Next: 8.7 Performance Issues Up: 8 Message Passing Interface Previous: 8.5 Modularity

8.6 Other MPI Features

In this section, we discuss MPI's derived datatype mechanism. We also list MPI features not covered in this book.

8.6.1 Derived Datatypes

In earlier sections of this chapter, MPI routines have been used to communicate simple datatypes, such as integers and reals, or arrays of these types. The final set of MPI functions that we describe implements derived types, a mechanism allowing noncontiguous data elements to be grouped together in a message. This mechanism permits us to avoid data copy operations. Without it, the sending of a row of a two-dimensional array stored by columns would require that these noncontiguous elements be copied into a buffer before being sent.

Figure 8.12: MPI derived datatype functions.

Three sets of functions are applied for manipulating derived types. Derived datatypes are constructed by applying constructor functions to simple or derived types; we describe three constructor functions MPI_TYPE_CONTIGUOUS, MPI_TYPE_VECTOR, and MPI_TYPE_INDEXED. The commit function, MPI_TYPE_COMMIT, must be applied to a derived type before it can be used in a communication operation. Finally, the free function, MPI_TYPE_FREE, should be applied to a derived type after use, in order to reclaim storage. These functions are summarized in Figure 8.12.

The constructor MPI_TYPE_CONTIGUOUS is used to define a type comprising one or more contiguous data elements. A call of the form MPI_TYPE_CONTIGUOUS(count, oldtype, newtype)

defines a derived type newtype comprising count consecutive occurrences of datatype oldtype. For example, the sequence of calls

   call MPI_TYPE_CONTIGUOUS(10, MPI_REAL, tenrealtype, ierr)
   call MPI_TYPE_COMMIT(tenrealtype, ierr)
   call MPI_SEND(data, 1, tenrealtype, dest, tag,
  $              MPI_COMM_WORLD, ierr)
   CALL MPI_TYPE_FREE(tenrealtype, ierr)

is equivalent to the following single call.

   call MPI_SEND(data, 10, MPI_REAL, dest, tag,
  $              MPI_COMM_WORLD, ierr)

Both code fragments send a sequence of ten contiguous real values at location data to process dest.

The constructor MPI_TYPE_VECTOR is used to define a type comprising one or more blocks of data elements separated by a constant stride in an array. A call of the form

MPI_TYPE_VECTOR(count, blocklen, stride, oldtype, newtype)

defines a derived type newtype comprising count consecutive blocks of data elements with datatype oldtype, with each block containing blocklen data elements, and the start of successive blocks separated by stride data elements. For example, the sequence of calls

  float data[1024];
  MPI_Datatype floattype;
  MPI_Type_vector(10, 1, 32, MPI_FLOAT, &floattype);
  MPI_Type_commit(&floattype);
  MPI_Send(data, 1, floattype, dest, tag, MPI_COMM_WORLD);
  MPI_Type_free(&floattype);

is equivalent to the following code.

Extracted data entries:
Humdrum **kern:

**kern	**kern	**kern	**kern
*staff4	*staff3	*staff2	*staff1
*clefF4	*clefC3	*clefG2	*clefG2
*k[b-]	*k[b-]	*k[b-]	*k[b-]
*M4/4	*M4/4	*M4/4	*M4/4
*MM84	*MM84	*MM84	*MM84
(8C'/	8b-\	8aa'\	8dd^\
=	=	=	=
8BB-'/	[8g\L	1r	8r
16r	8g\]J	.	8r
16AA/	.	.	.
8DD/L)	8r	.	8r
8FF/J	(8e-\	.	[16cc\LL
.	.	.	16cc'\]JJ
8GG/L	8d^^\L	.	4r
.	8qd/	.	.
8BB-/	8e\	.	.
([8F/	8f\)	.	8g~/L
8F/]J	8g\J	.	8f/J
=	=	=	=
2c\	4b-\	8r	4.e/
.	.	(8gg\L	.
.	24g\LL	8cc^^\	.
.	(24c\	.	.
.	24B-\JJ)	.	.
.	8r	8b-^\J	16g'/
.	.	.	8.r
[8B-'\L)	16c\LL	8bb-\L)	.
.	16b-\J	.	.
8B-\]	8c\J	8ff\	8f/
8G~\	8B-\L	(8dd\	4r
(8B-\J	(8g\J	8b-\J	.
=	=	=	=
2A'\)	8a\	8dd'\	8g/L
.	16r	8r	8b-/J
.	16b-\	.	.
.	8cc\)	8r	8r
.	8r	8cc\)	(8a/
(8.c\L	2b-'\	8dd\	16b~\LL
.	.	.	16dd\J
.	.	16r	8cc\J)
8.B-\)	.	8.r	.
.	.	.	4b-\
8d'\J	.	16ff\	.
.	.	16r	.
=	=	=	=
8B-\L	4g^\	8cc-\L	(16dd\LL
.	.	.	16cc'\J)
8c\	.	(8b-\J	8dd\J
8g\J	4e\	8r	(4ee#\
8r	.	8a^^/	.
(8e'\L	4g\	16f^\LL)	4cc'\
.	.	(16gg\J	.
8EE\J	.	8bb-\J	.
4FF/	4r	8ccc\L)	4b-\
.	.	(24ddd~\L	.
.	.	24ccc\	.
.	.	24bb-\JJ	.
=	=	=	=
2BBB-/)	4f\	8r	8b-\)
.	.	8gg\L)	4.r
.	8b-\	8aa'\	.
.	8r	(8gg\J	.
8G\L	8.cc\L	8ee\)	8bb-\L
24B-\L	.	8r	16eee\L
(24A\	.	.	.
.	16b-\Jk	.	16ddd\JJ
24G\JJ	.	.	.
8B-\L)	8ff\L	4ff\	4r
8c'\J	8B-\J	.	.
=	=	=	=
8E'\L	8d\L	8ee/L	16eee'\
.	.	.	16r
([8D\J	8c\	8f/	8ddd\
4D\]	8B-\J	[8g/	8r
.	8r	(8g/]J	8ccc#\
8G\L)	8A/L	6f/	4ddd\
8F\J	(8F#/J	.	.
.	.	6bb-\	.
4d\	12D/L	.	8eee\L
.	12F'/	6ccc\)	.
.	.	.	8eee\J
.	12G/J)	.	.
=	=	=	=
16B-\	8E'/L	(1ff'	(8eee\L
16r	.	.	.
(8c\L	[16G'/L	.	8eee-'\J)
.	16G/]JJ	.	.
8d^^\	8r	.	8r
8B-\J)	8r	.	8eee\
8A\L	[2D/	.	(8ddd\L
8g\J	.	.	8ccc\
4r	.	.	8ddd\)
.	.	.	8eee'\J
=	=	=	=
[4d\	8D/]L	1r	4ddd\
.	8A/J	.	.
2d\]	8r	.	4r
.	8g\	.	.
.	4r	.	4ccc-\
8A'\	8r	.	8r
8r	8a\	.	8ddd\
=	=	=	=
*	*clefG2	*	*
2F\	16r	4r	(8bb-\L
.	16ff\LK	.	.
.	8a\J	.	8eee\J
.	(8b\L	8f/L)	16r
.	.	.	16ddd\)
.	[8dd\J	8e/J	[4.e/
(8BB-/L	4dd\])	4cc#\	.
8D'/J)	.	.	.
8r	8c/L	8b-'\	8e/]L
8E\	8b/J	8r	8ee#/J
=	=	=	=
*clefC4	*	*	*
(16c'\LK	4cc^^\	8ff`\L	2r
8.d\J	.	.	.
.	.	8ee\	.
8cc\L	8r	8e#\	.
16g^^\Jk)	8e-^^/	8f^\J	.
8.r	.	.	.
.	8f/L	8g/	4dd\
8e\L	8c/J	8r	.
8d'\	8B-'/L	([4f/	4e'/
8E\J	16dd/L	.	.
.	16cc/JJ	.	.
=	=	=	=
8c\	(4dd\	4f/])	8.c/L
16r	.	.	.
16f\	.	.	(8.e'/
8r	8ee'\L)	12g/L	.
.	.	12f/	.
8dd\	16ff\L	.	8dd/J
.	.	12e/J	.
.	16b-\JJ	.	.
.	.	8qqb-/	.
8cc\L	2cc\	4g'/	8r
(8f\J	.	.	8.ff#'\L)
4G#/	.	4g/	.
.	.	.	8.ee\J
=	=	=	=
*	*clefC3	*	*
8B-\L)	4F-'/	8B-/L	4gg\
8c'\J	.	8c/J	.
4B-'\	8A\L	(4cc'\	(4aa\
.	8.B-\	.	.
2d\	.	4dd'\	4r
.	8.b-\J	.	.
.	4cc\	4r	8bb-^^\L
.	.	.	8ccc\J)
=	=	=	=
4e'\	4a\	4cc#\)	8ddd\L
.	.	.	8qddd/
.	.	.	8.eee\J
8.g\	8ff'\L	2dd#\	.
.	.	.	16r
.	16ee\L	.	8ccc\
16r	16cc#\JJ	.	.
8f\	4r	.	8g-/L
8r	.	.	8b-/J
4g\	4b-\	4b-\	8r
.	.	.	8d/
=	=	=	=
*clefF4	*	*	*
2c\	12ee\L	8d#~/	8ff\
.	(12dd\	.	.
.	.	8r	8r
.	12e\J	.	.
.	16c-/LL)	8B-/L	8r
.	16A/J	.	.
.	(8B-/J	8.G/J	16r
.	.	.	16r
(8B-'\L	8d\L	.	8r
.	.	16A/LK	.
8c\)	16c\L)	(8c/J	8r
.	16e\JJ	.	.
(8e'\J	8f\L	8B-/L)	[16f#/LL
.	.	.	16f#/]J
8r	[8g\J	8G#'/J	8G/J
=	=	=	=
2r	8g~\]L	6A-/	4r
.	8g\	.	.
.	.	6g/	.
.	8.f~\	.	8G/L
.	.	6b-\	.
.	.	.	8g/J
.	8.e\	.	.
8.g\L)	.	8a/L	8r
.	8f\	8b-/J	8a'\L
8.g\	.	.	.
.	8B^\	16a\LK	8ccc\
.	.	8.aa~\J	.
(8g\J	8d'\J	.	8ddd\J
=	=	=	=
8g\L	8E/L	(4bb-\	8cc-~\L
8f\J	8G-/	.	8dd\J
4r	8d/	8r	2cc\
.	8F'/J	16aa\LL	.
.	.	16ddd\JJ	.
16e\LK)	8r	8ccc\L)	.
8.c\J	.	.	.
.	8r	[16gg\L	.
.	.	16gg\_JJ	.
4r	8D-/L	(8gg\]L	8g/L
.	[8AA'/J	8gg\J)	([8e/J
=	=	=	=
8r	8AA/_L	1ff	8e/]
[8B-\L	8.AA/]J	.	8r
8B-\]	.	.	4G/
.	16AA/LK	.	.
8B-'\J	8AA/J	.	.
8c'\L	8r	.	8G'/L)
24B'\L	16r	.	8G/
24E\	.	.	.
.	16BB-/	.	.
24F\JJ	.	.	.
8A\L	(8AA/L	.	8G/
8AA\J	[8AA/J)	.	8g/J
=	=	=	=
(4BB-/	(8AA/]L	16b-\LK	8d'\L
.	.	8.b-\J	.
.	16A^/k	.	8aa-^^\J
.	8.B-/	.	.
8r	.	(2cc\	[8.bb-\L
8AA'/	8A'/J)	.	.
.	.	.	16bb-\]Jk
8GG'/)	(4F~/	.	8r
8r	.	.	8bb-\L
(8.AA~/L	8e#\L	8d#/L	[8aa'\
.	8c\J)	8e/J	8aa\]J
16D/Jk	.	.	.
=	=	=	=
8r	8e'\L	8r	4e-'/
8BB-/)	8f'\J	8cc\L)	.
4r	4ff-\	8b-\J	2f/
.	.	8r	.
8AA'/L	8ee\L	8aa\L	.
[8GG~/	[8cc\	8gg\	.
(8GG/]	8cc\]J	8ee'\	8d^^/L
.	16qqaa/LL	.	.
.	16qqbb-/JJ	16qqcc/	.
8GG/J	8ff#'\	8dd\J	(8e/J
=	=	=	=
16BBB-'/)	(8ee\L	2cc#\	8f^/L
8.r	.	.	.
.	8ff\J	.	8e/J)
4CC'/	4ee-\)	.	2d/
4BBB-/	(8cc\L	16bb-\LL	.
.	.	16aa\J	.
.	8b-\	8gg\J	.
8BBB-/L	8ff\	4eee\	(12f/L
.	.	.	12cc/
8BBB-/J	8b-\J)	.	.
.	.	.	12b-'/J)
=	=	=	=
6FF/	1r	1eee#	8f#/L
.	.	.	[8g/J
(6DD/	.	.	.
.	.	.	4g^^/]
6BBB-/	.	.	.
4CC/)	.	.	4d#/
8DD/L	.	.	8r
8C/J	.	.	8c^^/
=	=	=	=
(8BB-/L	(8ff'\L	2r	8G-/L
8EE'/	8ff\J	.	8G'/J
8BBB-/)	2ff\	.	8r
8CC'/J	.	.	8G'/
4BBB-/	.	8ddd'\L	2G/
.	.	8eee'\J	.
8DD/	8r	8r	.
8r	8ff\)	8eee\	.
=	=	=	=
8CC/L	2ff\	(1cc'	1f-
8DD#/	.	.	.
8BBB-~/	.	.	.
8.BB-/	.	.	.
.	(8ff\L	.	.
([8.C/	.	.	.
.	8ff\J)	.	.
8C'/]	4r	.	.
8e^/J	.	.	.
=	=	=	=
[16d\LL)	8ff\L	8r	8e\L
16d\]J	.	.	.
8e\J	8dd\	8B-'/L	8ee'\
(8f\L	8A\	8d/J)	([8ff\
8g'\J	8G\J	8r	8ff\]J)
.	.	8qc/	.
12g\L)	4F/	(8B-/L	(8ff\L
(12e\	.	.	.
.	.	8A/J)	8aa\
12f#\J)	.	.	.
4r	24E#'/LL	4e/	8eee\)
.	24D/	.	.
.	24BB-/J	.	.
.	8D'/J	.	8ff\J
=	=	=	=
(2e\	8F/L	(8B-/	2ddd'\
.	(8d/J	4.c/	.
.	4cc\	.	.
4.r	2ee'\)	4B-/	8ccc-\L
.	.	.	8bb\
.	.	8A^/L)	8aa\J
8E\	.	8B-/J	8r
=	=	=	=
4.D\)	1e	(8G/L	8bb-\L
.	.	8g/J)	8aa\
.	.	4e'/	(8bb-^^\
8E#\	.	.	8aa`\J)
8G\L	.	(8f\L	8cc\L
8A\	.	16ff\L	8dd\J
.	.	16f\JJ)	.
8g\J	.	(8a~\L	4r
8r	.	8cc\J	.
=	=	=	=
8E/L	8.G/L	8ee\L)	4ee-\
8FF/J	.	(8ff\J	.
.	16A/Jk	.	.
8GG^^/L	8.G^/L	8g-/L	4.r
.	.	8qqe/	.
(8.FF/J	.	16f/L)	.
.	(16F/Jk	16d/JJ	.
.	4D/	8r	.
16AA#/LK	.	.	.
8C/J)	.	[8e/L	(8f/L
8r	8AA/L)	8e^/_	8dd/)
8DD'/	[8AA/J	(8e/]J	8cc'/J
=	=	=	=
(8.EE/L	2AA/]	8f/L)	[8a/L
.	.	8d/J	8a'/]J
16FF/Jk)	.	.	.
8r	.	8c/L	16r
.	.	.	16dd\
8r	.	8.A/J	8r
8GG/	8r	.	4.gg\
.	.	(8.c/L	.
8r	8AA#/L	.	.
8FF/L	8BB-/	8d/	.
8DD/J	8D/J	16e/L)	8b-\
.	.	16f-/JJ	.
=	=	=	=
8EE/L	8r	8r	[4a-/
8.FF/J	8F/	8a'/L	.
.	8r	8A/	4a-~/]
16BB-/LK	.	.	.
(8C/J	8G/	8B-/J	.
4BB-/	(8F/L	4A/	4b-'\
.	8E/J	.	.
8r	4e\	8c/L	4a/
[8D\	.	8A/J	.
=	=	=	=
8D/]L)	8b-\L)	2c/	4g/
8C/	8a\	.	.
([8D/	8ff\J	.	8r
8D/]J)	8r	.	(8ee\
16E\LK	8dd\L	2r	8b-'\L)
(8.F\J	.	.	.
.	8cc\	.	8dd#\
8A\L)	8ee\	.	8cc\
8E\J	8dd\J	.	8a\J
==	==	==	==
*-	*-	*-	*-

**Required work:**
a. Answer these questions using the MPI derived datatypes passage, one answer per line, marked the same way:
(i) Which function must be applied to a derived type before it can be used in a communication operation?
(ii) What kind of operations does the derived type mechanism let us avoid?
(iii) How many contiguous real values do both Fortran code fragments send to process dest?
b. State whether each statement agrees with the MPI derived datatypes passage. Answer yes or no and quote the deciding words:
(i) MPI_TYPE_FREE should be applied to a derived type before it is used.
(ii) The passage describes three constructor functions.
(iii) MPI_TYPE_VECTOR defines a type made of blocks of data elements separated by a constant stride in an array.
c. Extract the part of the MPI derived datatypes passage starting at "The constructor MPI_TYPE_VECTOR" and ending at "the following code.".
Rely only on the MPI derived datatypes passage when responding.

**Task solutions:**
a.
(i) MPI_TYPE_COMMIT
(ii) Data copy operations
(iii) Ten

b.
(i) No: "the free function, MPI_TYPE_FREE, should be applied to a derived type after use, in order to reclaim storage."
(ii) Yes: "we describe three constructor functions MPI_TYPE_CONTIGUOUS, MPI_TYPE_VECTOR, and MPI_TYPE_INDEXED."
(iii) Yes: "used to define a type comprising one or more blocks of data elements separated by a constant stride in an array."

c.
The constructor MPI_TYPE_VECTOR is used to define a type comprising one or more blocks of data elements separated by a constant stride in an array. A call of the form

MPI_TYPE_VECTOR(count, blocklen, stride, oldtype, newtype)

defines a derived type newtype comprising count consecutive blocks of data elements with datatype oldtype, with each block containing blocklen data elements, and the start of successive blocks separated by stride data elements. For example, the sequence of calls

  float data[1024];
  MPI_Datatype floattype;
  MPI_Type_vector(10, 1, 32, MPI_FLOAT, &floattype);
  MPI_Type_commit(&floattype);
  MPI_Send(data, 1, floattype, dest, tag, MPI_COMM_WORLD);
  MPI_Type_free(&floattype);

is equivalent to the following code.